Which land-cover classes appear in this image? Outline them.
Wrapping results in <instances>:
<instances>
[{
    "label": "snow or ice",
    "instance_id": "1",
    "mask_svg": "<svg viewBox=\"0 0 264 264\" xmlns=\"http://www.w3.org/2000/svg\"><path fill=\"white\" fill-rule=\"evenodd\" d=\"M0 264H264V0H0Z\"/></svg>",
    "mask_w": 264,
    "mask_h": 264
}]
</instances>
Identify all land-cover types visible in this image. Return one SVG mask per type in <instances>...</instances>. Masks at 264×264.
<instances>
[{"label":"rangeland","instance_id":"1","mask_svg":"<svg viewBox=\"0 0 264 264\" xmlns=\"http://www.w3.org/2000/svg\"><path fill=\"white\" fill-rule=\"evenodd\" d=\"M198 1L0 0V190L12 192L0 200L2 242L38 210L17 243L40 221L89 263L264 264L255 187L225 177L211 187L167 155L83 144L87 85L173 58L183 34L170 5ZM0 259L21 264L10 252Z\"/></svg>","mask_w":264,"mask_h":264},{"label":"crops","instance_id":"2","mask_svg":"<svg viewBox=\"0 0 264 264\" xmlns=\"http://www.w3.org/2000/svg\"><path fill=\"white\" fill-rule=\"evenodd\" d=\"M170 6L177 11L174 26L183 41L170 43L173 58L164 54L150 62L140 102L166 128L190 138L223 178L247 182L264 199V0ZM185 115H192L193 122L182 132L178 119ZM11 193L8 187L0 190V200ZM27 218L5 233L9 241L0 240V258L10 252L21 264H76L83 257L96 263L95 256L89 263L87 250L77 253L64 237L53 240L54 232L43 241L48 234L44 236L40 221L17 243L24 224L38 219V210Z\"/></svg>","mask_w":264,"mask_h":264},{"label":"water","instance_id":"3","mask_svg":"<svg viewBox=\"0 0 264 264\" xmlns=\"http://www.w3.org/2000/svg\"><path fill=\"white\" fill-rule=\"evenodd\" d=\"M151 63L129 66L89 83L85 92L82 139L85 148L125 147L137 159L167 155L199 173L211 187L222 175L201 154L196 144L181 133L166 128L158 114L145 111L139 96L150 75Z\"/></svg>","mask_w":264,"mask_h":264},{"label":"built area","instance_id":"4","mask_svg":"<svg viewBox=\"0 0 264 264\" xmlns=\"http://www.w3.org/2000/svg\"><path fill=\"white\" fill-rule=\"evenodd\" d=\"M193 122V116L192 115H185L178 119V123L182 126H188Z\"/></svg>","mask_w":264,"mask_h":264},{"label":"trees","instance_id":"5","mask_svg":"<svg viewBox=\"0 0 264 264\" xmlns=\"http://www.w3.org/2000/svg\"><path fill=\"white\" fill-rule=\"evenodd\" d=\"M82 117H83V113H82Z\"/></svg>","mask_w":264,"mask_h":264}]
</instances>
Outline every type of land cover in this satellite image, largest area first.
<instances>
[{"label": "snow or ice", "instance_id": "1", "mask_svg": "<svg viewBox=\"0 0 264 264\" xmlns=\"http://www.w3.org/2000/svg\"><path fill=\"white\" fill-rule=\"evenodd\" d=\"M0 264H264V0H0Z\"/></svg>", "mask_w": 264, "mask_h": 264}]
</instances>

### What to work on
Keep only the lines of the listing that contain the string "cover", with case counting in the match.

### Worked solution
Which land-cover classes appear in this image? Outline them.
Identify all land-cover types visible in this image. Return one SVG mask per type in <instances>...</instances>. Masks at 264×264.
Outline every type of land cover in this satellite image, largest area first.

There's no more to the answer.